Despite waking so early, Lito is usually late for school, and Lito's mother will need to make two more trips for water during the day. "I do not have time to help my husband in the field," she says.
The time and effort needed to find water creates a domino effect for Lito's family. Lito suffers in school because he misses class. His mother can't help in the fields because she's carrying water from the river. His father's productivity on the farm suffers without help from the rest of the family, resulting in meager meals for his wife and seven children.
It's nearly impossible for us to imagine what life would be like without access to clean water.
Most of us turn a knob in the morning and hot water squirts from the showerhead. We brush our teeth over a sink with clean, flowing water. Perhaps we fill a glass of water from the dispenser in the door of the fridge and drop a load of laundry into the washing machine. We're entirely dependent on clean water for a variety of uses all before leaving for work in the morning. It's a luxury we don't think about, but that 783 million people around the world go without.
We know exactly how to fix this situation. In fact, just this month the United Nations announced that the world has met one of its first Millennium Development Goals ahead of schedule: cutting in half the number of people who do not have access to clean water by 2015.
In the last 20 years, more than two billion people have received a local water source. Through organizations like World Vision and Water4, millions are gaining access to water inexpensively and on a sustainable basis. But with more than 780 million people still without water, there is much more work to do. And there is still a long way to go to improve sanitation and hygiene so that water supplies are not polluted.
Lack of clean water is more than an inconvenience or an everyday hardship. Without access to safe water, every area of your life is affected. Your whole day consumed with, "How do I get water?"

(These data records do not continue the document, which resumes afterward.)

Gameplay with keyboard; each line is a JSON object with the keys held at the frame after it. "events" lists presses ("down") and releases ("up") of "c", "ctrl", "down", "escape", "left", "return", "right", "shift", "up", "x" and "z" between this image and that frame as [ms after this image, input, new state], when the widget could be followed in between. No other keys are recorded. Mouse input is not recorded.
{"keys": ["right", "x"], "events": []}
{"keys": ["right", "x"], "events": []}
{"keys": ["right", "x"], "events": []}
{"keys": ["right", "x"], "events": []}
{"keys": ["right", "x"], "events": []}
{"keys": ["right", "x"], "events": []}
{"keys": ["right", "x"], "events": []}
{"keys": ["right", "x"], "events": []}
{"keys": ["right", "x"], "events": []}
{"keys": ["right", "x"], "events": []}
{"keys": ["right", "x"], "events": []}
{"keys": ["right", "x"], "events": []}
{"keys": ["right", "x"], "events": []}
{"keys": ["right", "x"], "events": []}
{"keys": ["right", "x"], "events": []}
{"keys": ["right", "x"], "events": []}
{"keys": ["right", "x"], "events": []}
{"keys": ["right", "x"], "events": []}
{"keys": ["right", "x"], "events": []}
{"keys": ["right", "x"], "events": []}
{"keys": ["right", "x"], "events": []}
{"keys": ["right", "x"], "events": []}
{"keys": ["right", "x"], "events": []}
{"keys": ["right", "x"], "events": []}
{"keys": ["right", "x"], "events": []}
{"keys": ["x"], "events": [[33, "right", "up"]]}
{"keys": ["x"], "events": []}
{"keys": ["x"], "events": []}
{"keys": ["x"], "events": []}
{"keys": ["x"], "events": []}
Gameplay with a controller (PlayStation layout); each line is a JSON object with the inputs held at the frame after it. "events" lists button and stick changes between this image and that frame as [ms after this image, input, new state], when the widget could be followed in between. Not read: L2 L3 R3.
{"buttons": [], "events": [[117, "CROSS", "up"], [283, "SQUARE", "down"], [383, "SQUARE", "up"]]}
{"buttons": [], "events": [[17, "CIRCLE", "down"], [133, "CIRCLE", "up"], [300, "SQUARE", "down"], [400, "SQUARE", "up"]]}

Communities lacking safe sources of water experience hunger, poor education for their children, and are constantly at risk of illness and death as a result of water-borne diseases. According to the World Health Organization, 10 percent of global diseases could be prevented by providing access to water as well as sanitation and hygiene. More than 6,000 children die each day, most under the age of 5, from diarrheal diseases caused by unsafe water and lack of basic sanitation facilities.
Gaining a safe and accessible source of water radically transforms communities like Lito's. While costs can vary, World Vision dug a borehole well for the northern Mozambique village of Nihessiue at a rate of roughly $50 per person. After the 500 families in Lito's community received a well supplying clean water, he said, "Now when I wake up I do not bother fetching water; I only sweep the yard. I can go to school for all of my classes." Their new well, his mother says, "means more food on the table as now I can help my husband with farming. We have increased the size of our garden and hope that we have a good harvest this year."
In many cases, Water4 doubles the impact of this work as they train crews to operate small businesses drilling wells and performing maintenance work. These jobs bring more benefit to rural communities.
This kind of progress is making a difference. Lito, and everyone else in the world, deserves safe, local water, just as most of us enjoy each morning. We have the means to achieve it. The only question is, Are we willing to make it happen?